If you wanted to use a logistic regression to test these data. It is very simple:
mod = glm(cbind(Yes, No)~Groups, d, family=binomial)
summary(mod)
# Call:
# glm(formula = cbind(Yes, No) ~ Groups, family = binomial, data = d)
#
# Deviance Residuals:
# [1] 0 0 0 0
#
# Coefficients:
# Estimate Std. Error z value Pr(>|z|)
# (Intercept) 1.7636 0.4419 3.991 6.57e-05 ***
# Groups]20,30] -1.3328 0.5676 -2.348 0.018866 *
# Groups]30,40] -2.1691 0.6016 -3.606 0.000311 ***
# Groups]40,50] -1.2528 0.6108 -2.051 0.040249 *
# ---
# Signif. codes: 0 ‘***’ 0.001 ‘**’ 0.01 ‘*’ 0.05 ‘.’ 0.1 ‘ ’ 1
#
# (Dispersion parameter for binomial family taken to be 1)
#
# Null deviance: 1.5415e+01 on 3 degrees of freedom
# Residual deviance: 2.4425e-15 on 0 degrees of freedom
# AIC: 22.657
#
# Number of Fisher Scoring iterations: 3
The test of Groups
is not the same as any of the individual tests displayed in the summary output. With only one variable in the model, the test of the variable as a whole is the same as the test of the model as a whole. Unfortunately, R does not give you that by default here as it does for a linear model. You can use the null and residual deviances and degrees of freedom to get a likelihood ratio test, though:
1-pchisq(mod$null.deviance-deviance(mod), df=mod$df.null-mod$df.residual)
# [1] 0.001494036
With only one variable in the model, a convenient way to get the test of the model as a whole is to use anova.glm()
. By setting test="LRT"
, you get the same as the manual method above, and using test="Rao"
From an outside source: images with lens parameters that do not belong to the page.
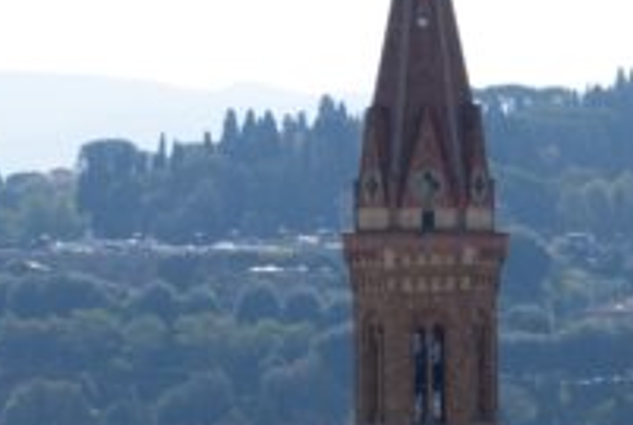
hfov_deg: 6.6
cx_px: 397
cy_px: 337
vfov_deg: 4.4
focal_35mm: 313
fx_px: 5516
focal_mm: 70
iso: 100
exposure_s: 1/200
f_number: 11
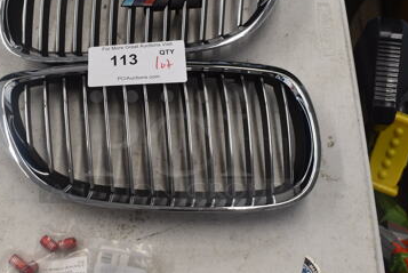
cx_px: 167
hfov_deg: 36.8
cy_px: 143
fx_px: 611
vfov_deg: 25.2
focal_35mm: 54
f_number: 5.6
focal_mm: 21
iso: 400
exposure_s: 1/60
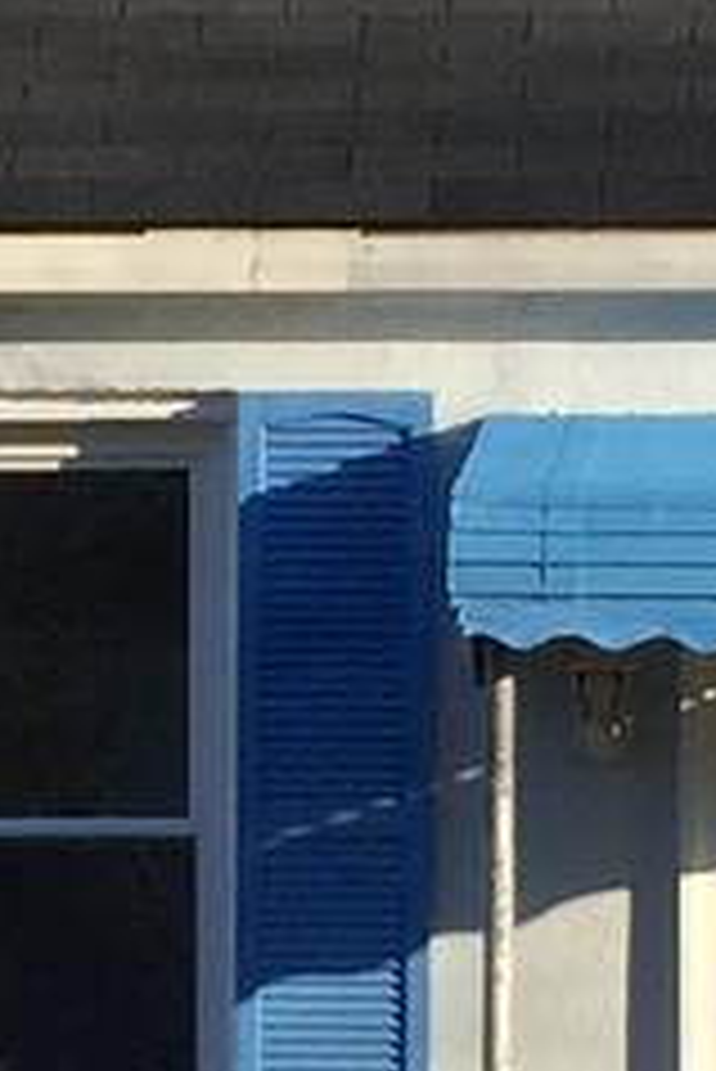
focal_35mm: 259
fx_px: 7715
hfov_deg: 5.3
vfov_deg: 7.9
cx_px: -50
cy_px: 675
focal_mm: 4.15
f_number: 2.2
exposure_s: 1/1199
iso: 32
, you get the score test, which is the same as the chi-squared at the top:
anova(mod, test="LRT")
# Analysis of Deviance Table
# Model: binomial, link: logit
# Response: cbind(Yes, No)
# Terms added sequentially (first to last)
#
# Df Deviance Resid. Df Resid. Dev Pr(>Chi)
# NULL 3 15.415
# Groups 3 15.415 0 0.000 0.001494 **
# ---
# Signif. codes: 0 ‘***’ 0.001 ‘**’ 0.01 ‘*’ 0.05 ‘.’ 0.1 ‘ ’ 1
anova(mod, test="Rao")
# Analysis of Deviance Table
# Model: binomial, link: logit
# Response: cbind(Yes, No)
# Terms added sequentially (first to last)
#
# Df Deviance Resid. Df Resid. Dev Rao Pr(>Chi)
# NULL 3 15.415
# Groups 3 15.415 0 0.000 14.697 0.002095 **
# ---
# Signif. codes: 0 ‘***’ 0.001 ‘**’ 0.01 ‘*’ 0.05 ‘.’ 0.1 ‘ ’ 1
Lastly, the naming of your rows (i.e., the Groups
) is suspicious. Is this the result of categorizing an originally continuous variable? If so, that is very much not recommended. The categorization can arbitrarily create the appearance of different distributions where they don't actually exist. To get a sense of this, it may help to read this excellent answer (although the context differs): Assessing approximate distribution of data based on a histogram. You would do much better to use the original continuous values and decide a-priori what kind of difference in the distributions you might care to detect (mean shift, difference in spread, skew, heavy-tailedness, other tail behavior, multi-modality, etc.), and test for that explicitly.